# [What is needed]
For the entries below, return every line from the top through the line with "thumb mcp: (116, 329)" exactly as it stands, omitting pictures.

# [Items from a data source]
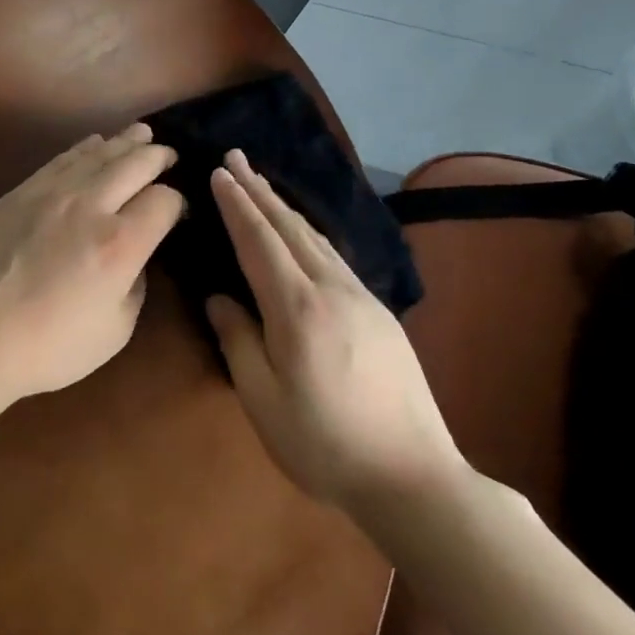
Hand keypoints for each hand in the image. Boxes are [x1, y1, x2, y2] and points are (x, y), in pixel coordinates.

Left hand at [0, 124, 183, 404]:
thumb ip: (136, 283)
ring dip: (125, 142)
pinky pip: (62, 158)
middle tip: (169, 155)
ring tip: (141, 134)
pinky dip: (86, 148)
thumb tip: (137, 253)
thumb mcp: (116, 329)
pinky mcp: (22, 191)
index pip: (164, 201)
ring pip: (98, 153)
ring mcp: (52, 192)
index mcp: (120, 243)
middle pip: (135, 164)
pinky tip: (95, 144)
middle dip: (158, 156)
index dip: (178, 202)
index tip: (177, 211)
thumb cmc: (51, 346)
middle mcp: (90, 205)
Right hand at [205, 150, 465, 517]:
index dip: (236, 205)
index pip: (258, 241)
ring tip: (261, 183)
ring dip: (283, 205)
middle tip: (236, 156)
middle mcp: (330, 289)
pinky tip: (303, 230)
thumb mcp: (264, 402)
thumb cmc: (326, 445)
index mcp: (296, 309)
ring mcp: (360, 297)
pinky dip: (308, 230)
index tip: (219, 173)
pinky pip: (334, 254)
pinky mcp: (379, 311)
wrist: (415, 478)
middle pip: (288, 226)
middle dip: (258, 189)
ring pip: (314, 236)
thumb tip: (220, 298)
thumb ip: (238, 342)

# [Completed task]
Hand keypoints for each hand in the image. Boxes are [x1, y1, x2, y2] and points are (x, y), in pixel coordinates.

Left hand at [0, 124, 183, 404]:
thumb ip: (136, 283)
ring dip: (125, 142)
pinky pip: (62, 158)
middle tip: (169, 155)
ring tip: (141, 134)
pinky dip: (86, 148)
thumb tip: (137, 253)
thumb mcp: (116, 329)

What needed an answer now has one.